Ana akım medya, şöhretli yazarlar, derin ilişkileri sorgulama potansiyelindeki bütün sivil kuruluşlar, meslek örgütleri kontrol altına alındı. Cumhuriyete dahi operasyon yapılıp ulusalcılara teslim edildi. Spor kulüpleri dahil herkes bir şekilde milliyetçi, devletçi çizgiye çekildi. Devleti yüceltme yaygınlaştı. Devletin uygulamalarına karşı çıkanlar, farklı düşünenler şeytanlaştırıldı. Böylece toplumda Ergenekoncu/ulusalcı zihniyete doğru kayma yaşandı.

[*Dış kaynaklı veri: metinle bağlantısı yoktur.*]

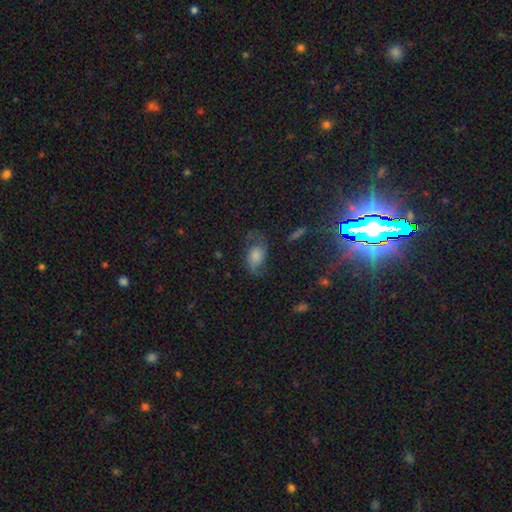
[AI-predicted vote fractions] Overall: featured or disk (52%; smooth 29%). Edge-on disk: no (94%). Merging: none (62%).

Peki, bu ortaklık ne kadar daha sürer? Ortada birbirini sevmeyen ama kazan-kazan sistemiyle çalışan iki kesim var. Çatışma, vuruşma kaçınılmaz görünüyor. Bu ne zaman vuku bulur?

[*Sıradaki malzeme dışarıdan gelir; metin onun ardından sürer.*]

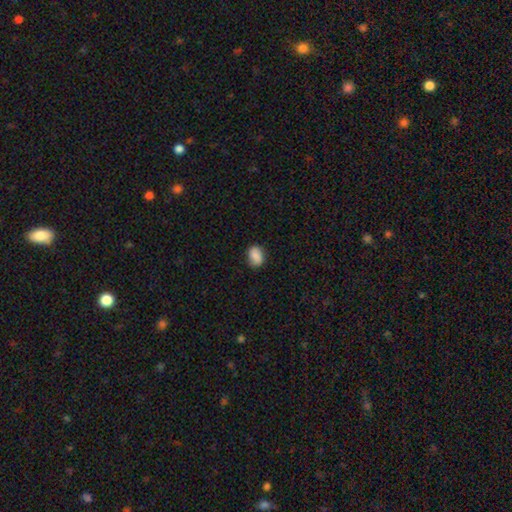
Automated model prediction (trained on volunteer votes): A smooth galaxy with no disk features (86%) that is in between round and cigar-shaped (75%). Merging: none (80%).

Ergenekoncuların hala Erdoğan’ın siyasi karizmasına, gücüne ihtiyacı var. Faturanın Erdoğan’a kesildiği, davulun O’nun boynunda, tokmağın kendi ellerinde olduğu verimli bir işbirliği yürüyor. Fakat dananın kuyruğu er-geç kopacak ve bu zoraki aşk bir çatışmayla, ayrılıkla sonlanacak. Ergenekoncular sabırlıdırlar; olayların olgunlaşmasını, bazı şeylerin zamanının gelmesini beklerler. Erdoğan ülkenin tüm kaynaklarını, imkanlarını hoyratça tüketiyor, harcıyor, çarçur ediyor. Böylesi bir israfa hiçbir zengin ülke dayanamaz. Er-geç kötü uygulamalar millete yansıyacak ve toplumun canını yakacak. İşsizlik, enflasyon zirve yapacak. Ekonomik kriz herkes tarafından ağır şekilde hissedilecek. Bir işbirliği olsa da iktidar yetkisini ve sorumluluğunu Erdoğan taşıdığı için eleştiriler ona yönelecek. Zamanla şikayetler memnuniyetsizlikler zirve yapacak. Kendi kitlesi dahi Erdoğan’a homurdanmaya başlayacak. Ergenekon, Erdoğan meşruiyetini yitirdiğinde, sorgulamalar arttığında, toplum desteği kalmadığında harekete geçmeyi isteyecektir. Toplum ve devlet içinde Ergenekon’un uyuyan hücreleri hala devam ettiği, Ergenekon-Balyoz davaları döneminde bile onlara dokunulmadığı için (Beyaz-siyah kuvvetler, silahlı paramiliter gruplar, güdümlü aydınlar ve gazeteciler vb) toplumsal desteği kaybedince Erdoğan’ı devirmek derin yapılar için zor olmayacaktır.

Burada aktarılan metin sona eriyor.